Razor serves up a a stylised, often theatrical, look at Sydney vice in the 1920s as Nine and Screentime take a leap of faith with their brand of urban myths.
I’m not sure whether Australia’s fascination with crims and the underworld harks back to our convict past, the Kelly Gang, Mad Dog Morgan, Squizzy Taylor or something else altogether. I suppose it it a trait of many ‘civilised’ societies. But we certainly seem to be drawn to them.
We’re also drawn to the Underbelly brand. There’s something about its mix of storytelling, star turns, media magnet and urban myth that piques our interest. The first season’s court banning elevated the Nine series above its (very good) content. In Victoria audiences watching it via bit torrent, buying bootleg DVDs in car parks, and pubs were screening it from signals from interstate. Nine may have been denied the ratings it deserved, but it unwittingly gained infamy, longevity and “event TV” status.
Now that we’ve peeled back the veneer of Melbourne in the 1990s, Sydney in the 1970s and 1980s, we stretch all the way back to the 1920s for Underbelly: Razor. Having also had three stand-alone telemovies, it’s now pretty clear that just about any crime story is ripe for the Underbelly treatment (although the ones that tell it from a crim perspective rather than a cop’s work best).
So despite being set amid Darlinghurst’s roaring back alleys, cheap brothels, two-up rooms and a distant, incomplete Harbour Bridge, the brand’s unmistakable style is all over this tale. And it works.
Based on Larry Writer’s book Razor, the focus of the fourth series are infamous vice queens Kate Leigh (Danielle Cormack) and Tilly Devine (Chelsie Preston Crayford). Leigh ran a sly grog shop while Devine was a brothel madam. Sydney’s famed feud was almost ignited by the petty ownership of a spoiled dog. But it was to grow far worse.
They would become surrounded by thugs in dapper attire who would inflict pain at their beckoning, all without attracting conviction from the law.
In the two-hour season premiere original Underbelly location, Melbourne, makes an appearance when Squizzy Taylor (Justin Rosniak) banishes standover man Norman Bruhn (Jeremy Lindsay Taylor) to Sydney. Bruhn takes his young family north to build a new life and quickly asserts himself within the underworld -and in between Leigh and Devine.
Although Razor will become dominated by its female matriarchs, the opener is still strong in its male protagonists. Jeremy Lindsay Taylor is a standout as Bruhn with a swagger and menace fitting with the Underbelly marquee. Felix Williamson makes a sinister gangster, Phil “The Jew” Jeffs, and Khan Chittenden impresses as a baby-faced Frank “The Little Gunman” Green.

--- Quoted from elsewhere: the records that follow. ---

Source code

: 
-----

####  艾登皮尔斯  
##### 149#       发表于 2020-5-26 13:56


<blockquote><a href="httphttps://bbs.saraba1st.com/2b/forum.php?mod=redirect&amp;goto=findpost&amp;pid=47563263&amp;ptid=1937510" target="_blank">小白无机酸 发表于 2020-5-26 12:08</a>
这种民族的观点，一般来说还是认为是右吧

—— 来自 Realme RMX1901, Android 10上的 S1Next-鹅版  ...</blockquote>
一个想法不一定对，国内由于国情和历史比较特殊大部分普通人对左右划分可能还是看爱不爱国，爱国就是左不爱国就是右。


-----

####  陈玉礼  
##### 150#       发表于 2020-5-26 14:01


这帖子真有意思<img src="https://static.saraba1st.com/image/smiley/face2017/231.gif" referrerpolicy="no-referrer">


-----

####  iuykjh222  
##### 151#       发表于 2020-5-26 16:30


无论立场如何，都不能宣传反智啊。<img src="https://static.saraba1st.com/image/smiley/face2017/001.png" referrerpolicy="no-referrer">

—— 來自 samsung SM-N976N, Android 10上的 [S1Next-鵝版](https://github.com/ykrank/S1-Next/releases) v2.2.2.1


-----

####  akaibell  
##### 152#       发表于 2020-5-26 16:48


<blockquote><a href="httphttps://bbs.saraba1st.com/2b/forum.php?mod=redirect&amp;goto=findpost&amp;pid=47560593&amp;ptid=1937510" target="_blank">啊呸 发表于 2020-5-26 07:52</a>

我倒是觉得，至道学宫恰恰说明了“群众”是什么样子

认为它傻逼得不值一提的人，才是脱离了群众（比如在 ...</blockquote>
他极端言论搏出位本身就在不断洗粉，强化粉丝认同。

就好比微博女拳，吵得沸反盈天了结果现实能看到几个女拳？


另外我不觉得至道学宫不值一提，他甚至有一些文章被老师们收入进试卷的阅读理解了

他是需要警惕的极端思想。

In the central roles of the feuding women are two New Zealand actresses. Underbelly‘s taste for sex and glamour depicts them as young and attractive, rather than opting for character actresses. Danielle Cormack brings dark glamour to her role as the defiant Kate Leigh. Chelsie Preston Crayford, as the British-born Tilly Devine, affects an extreme Cockney accent that risks caricature.
Razor does tinker with dramatic license, serving up a stylised, often theatrical, take for primetime television. But then, did Jonathan Rhys Meyers’ sexed-up Henry VIII ever stop us from enjoying The Tudors? So what if Andy Whitfield’s Spartacus was a semi-porn lesson in Roman history? Similarly, Razor is no documentary. Taking a 1990s song such as “The Nips Are Getting Bigger” and singing it in a cabaret bar may not be historically accurate, but it absolutely works.
Screentime, which achieved visual triumphs in Cloudstreet, turns it on again in Razor. The use of locations, the production design and lighting are outstanding. The costumes are excellent, although a few too many look like they have just walked off the rack rather than being lived in.
All the Underbelly hallmarks are here: Caroline Craig’s narration (thankfully they pull back on it with each season), story montages (ditto), sex (Underbelly is always biased to the girls getting buff), violence -and more violence.
Some Underbellys have begun with a big bang but not kept the quality across the series. This premiere feels like it is just warming up, keeping plenty in reserve. Compared to previous seasons there is more for the eye too, sometimes resembling a graphic novel on the small screen.
Taking us back to post World War I Sydney was a leap of faith by Nine and Screentime. But in a year of period dramas they have timed this very well. There may well be blood on the streets and blood on the box too.
Underbelly: Razor airs 8:30pm Sundays on Nine.